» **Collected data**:

# # #

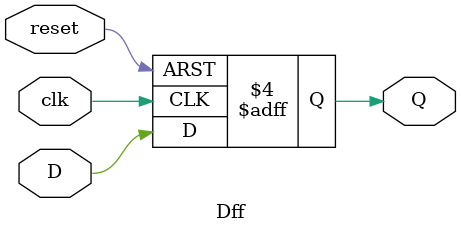
<source format=v>
`include "compare.v"
`include "carry_skip_adder.v"

/***color comparator***/
module pixel_in_compare(index_pixel, Radd_en, Gadd_en, Badd_en, strength_input);

  input  [23:0] index_pixel;
  output        Radd_en, Gadd_en, Badd_en;
  output [7:0]  strength_input;
  
  wire   [1:0]  c;
  wire   [7:0]  R, G, B;
  wire          RbiggerG, GbiggerR, RG_Equal, RbiggerB, BbiggerR, RB_Equal, GbiggerB, BbiggerG, GB_Equal;
  wire   [7:0]  Rstrength, Gstrength, Bstrength;

  assign  R=index_pixel[23:16];
  assign  G=index_pixel[15:8];
  assign  B=index_pixel[7:0];
  
  compare8 cp1(R, G, RbiggerG, GbiggerR, RG_Equal);
  compare8 cp2(R, B, RbiggerB, BbiggerR, RB_Equal);
  compare8 cp3(G, B, GbiggerB, BbiggerG, GB_Equal);
  
  // Red(R)=00(red first) Green(G)=01 Blue(B)=10
  assign  c[0]=(GbiggerB|GB_Equal) & GbiggerR;
  assign  c[1]=BbiggerG & BbiggerR;
  
  // color strength add_enable control
  assign Radd_en=(~c[1]&~c[0]);
  assign Gadd_en=(~c[1]&c[0]);
  assign Badd_en=(c[1]&~c[0]);
  
  // choose color strength
  //output: Rstrength, Gstrength, Bstrength, strength_input
  mux2_1x8 R_m1(index_pixel[23:16], Radd_en, Rstrength);
  mux2_1x8 G_m1(index_pixel[15:8], Gadd_en, Gstrength);
  mux2_1x8 B_m1(index_pixel[7:0], Badd_en, Bstrength);
  assign strength_input=(Rstrength|Gstrength|Bstrength);    

endmodule

// 8-bits mux2_1
module mux2_1x8 (A, enable, result);
  input [7:0] A;
  input enable;
  
  output [7:0] result;
  
  // enable=0 -> A, enable=1 -> 8'b0
  assign result[7]=enable?1'b0:A[7];
  assign result[6]=enable?1'b0:A[6];
  assign result[5]=enable?1'b0:A[5];
  assign result[4]=enable?1'b0:A[4];
  assign result[3]=enable?1'b0:A[3];
  assign result[2]=enable?1'b0:A[2];
  assign result[1]=enable?1'b0:A[1];
  assign result[0]=enable?1'b0:A[0];
  
endmodule

module RGBadd_enable_timer (Radd_en, Gadd_en, Badd_en, reset, clk, one_picture);
  input Radd_en, Gadd_en, Badd_en;
  input reset, clk;
  
  output one_picture;
    
  wire pixel_add_en;
  wire [13:0] pixel_num;
  wire [13:0] pixel_num1;
  wire [13:0] pixel_num2;
  wire [13:0] pixel_renew_num;

  or r1(pixel_add_en, Radd_en, Gadd_en, Badd_en);
  
  //enable=1 -> A(renew pixel number), enable=0 -> B(old pixel number)
  mux2_1x14 m1(pixel_renew_num, pixel_num, pixel_add_en, pixel_num1);
  
  // count pixel number
  Dff14 dff(pixel_num1, clk, reset, pixel_num);
  
  // choose which color's pixel need to do addition
  mux2_1x14_zero m2(pixel_num, pixel_add_en, pixel_num2);
  
  // ripple carry adder with * carry out *
  cska14_count cska(pixel_num2, pixel_renew_num, one_picture);

endmodule

// 14-bits mux2_1
// enable=1 -> A(renew pixel number), enable=0 -> B(old pixel number)
module mux2_1x14 (A, B, enable, result);
  input [13:0] A, B;
  input enable;
  
  output [13:0] result;
  
  // enable=1 -> A(renew pixel number), enable=0 -> B(old pixel number)
  assign result[13]=enable?A[13]:B[13];
  assign result[12]=enable?A[12]:B[12];
  assign result[11]=enable?A[11]:B[11];
  assign result[10]=enable?A[10]:B[10];
  assign result[9]=enable?A[9]:B[9];
  assign result[8]=enable?A[8]:B[8];
  assign result[7]=enable?A[7]:B[7];
  assign result[6]=enable?A[6]:B[6];
  assign result[5]=enable?A[5]:B[5];
  assign result[4]=enable?A[4]:B[4];
  assign result[3]=enable?A[3]:B[3];
  assign result[2]=enable?A[2]:B[2];
  assign result[1]=enable?A[1]:B[1];
  assign result[0]=enable?A[0]:B[0];
  
endmodule

// 14-bits mux2_1 with zero input
// enable=1 -> A(pixel number which need to add), enable=0 -> 14'b0
module mux2_1x14_zero (A, enable, result);
  input [13:0] A;
  input enable;
  
  output [13:0] result;
  
  // enable=1 -> A, enable=0 -> 14'b0
  assign result[13]=enable?A[13]:0;
  assign result[12]=enable?A[12]:0;
  assign result[11]=enable?A[11]:0;
  assign result[10]=enable?A[10]:0;
  assign result[9]=enable?A[9]:0;
  assign result[8]=enable?A[8]:0;
  assign result[7]=enable?A[7]:0;
  assign result[6]=enable?A[6]:0;
  assign result[5]=enable?A[5]:0;
  assign result[4]=enable?A[4]:0;
  assign result[3]=enable?A[3]:0;
  assign result[2]=enable?A[2]:0;
  assign result[1]=enable?A[1]:0;
  assign result[0]=enable?A[0]:0;
  
endmodule

// 14-bits D flip-flop with reset
module Dff14 (in, clk, reset, out);
  input [13:0] in;
  input clk, reset;
  
  output [13:0] out;
  
  Dff d13(out[13], in[13], clk, reset);
  Dff d12(out[12], in[12], clk, reset);
  Dff d11(out[11], in[11], clk, reset);
  Dff d10(out[10], in[10], clk, reset);
  Dff d9(out[9], in[9], clk, reset);
  Dff d8(out[8], in[8], clk, reset);
  Dff d7(out[7], in[7], clk, reset);
  Dff d6(out[6], in[6], clk, reset);
  Dff d5(out[5], in[5], clk, reset);
  Dff d4(out[4], in[4], clk, reset);
  Dff d3(out[3], in[3], clk, reset);
  Dff d2(out[2], in[2], clk, reset);
  Dff d1(out[1], in[1], clk, reset);
  Dff d0(out[0], in[0], clk, reset);
   
endmodule 

// 1 bit D flip-flop with reset
module Dff (Q, D, clk, reset);
  input D, clk, reset;
  output reg Q;
  wire rst;
  
  not n1(rst, reset);
  
  always@(posedge clk, negedge rst)
  if (!rst)    //same as if (rst==0)
    Q <= 1'b0;   
  else 
    Q <= D;                                      
endmodule
</source>
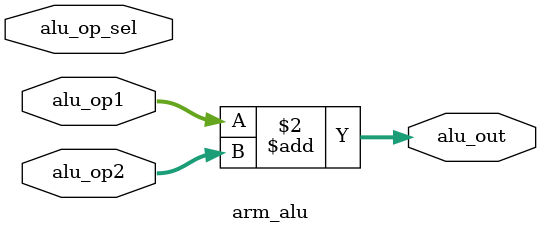
<source format=sv>
module arm_alu
(
    output reg [31:0] alu_out,
    input      [31:0] alu_op1, alu_op2,
    input      [3:0]  alu_op_sel // bus size is 4 assuming max number of ops we can have is 16
);
    always_comb begin
        alu_out = alu_op1 + alu_op2;
        // add more cases depending on alu_op_sel
    end
endmodule

</source>
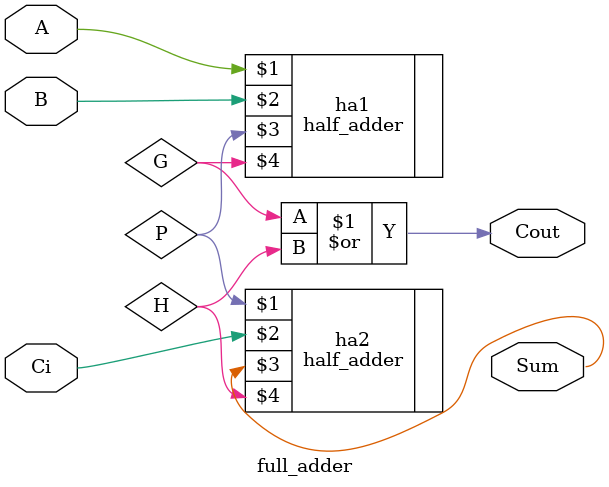
<source format=v>
`timescale 1ns / 100ps

module full_adder(
    input A,
    input B,
    input Ci,
    output Sum,
    output Cout
    );

  wire P,G,H;
  half_adder  ha1(A,B,P,G);
  half_adder  ha2(P,Ci,Sum,H);
  or #5 (Cout,G,H);

endmodule



</source>
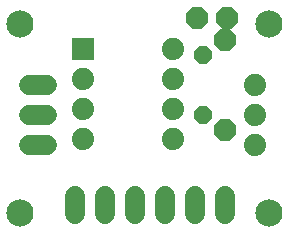
<source format=gbr>
G04 EAGLE Gerber RS-274X export*
G75*
%MOMM*%
%FSLAX34Y34*%
%LPD*%
%INSoldermask Top*%
%IPPOS*%
%AMOC8*
5,1,8,0,0,1.08239X$1,22.5*%
G01*
%ADD10C,2.303200*%
%ADD11R,1.879600X1.879600*%
%ADD12C,1.879600*%
%ADD13P,2.034460X8X202.500000*%
%ADD14P,2.034460X8X112.500000*%
%ADD15P,1.649562X8X112.500000*%
%ADD16C,1.727200*%


D10*
X360000Y400000D03*
X570000Y400000D03*
X570000Y560000D03*
X360000Y560000D03*
D11*
X412750Y538800D03*
D12*
X412750Y513400D03*
X412750Y488000D03*
X412750Y462600D03*
X488950Y462600D03*
X488950Y488000D03*
X488950Y513400D03*
X488950Y538800D03*
D13*
X535178Y565404D03*
X509778Y565404D03*
D14*
X533400Y469900D03*
X533400Y546100D03*
D15*
X514350Y482600D03*
X514350Y533400D03*
D12*
X558800Y482600D03*
X558800Y508000D03*
X558800Y457200D03*
D16*
X406400Y414020D02*
X406400Y398780D01*
X431800Y398780D02*
X431800Y414020D01*
X457200Y414020D02*
X457200Y398780D01*
X482600Y398780D02*
X482600Y414020D01*
X382270Y508000D02*
X367030Y508000D01*
X367030Y482600D02*
X382270Y482600D01*
X382270Y457200D02*
X367030Y457200D01*
X533400Y414020D02*
X533400Y398780D01*
X508000Y398780D02*
X508000Y414020D01*
M02*

</source>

# # #

» **WHAT YOU SHOULD DO**: Out of the data above, set down the lines from the one with "G04 EAGLE Gerber RS-274X export*" to the one with "X406400Y398780D01*", both included, exactly as written and with no additions.

» **YOUR RESPONSE**:
G04 EAGLE Gerber RS-274X export*
G75*
%MOMM*%
%FSLAX34Y34*%
%LPD*%
%INSoldermask Top*%
%IPPOS*%
%AMOC8*
5,1,8,0,0,1.08239X$1,22.5*%
G01*
%ADD10C,2.303200*%
%ADD11R,1.879600X1.879600*%
%ADD12C,1.879600*%
%ADD13P,2.034460X8X202.500000*%
%ADD14P,2.034460X8X112.500000*%
%ADD15P,1.649562X8X112.500000*%
%ADD16C,1.727200*%


D10*
X360000Y400000D03*
X570000Y400000D03*
X570000Y560000D03*
X360000Y560000D03*
D11*
X412750Y538800D03*
D12*
X412750Y513400D03*
X412750Y488000D03*
X412750Y462600D03*
X488950Y462600D03*
X488950Y488000D03*
X488950Y513400D03*
X488950Y538800D03*
D13*
X535178Y565404D03*
X509778Y565404D03*
D14*
X533400Y469900D03*
X533400Y546100D03*
D15*
X514350Y482600D03*
X514350Y533400D03*
D12*
X558800Y482600D03*
X558800Y508000D03*
X558800Y457200D03*
D16*
X406400Y414020D02*
X406400Y398780D01*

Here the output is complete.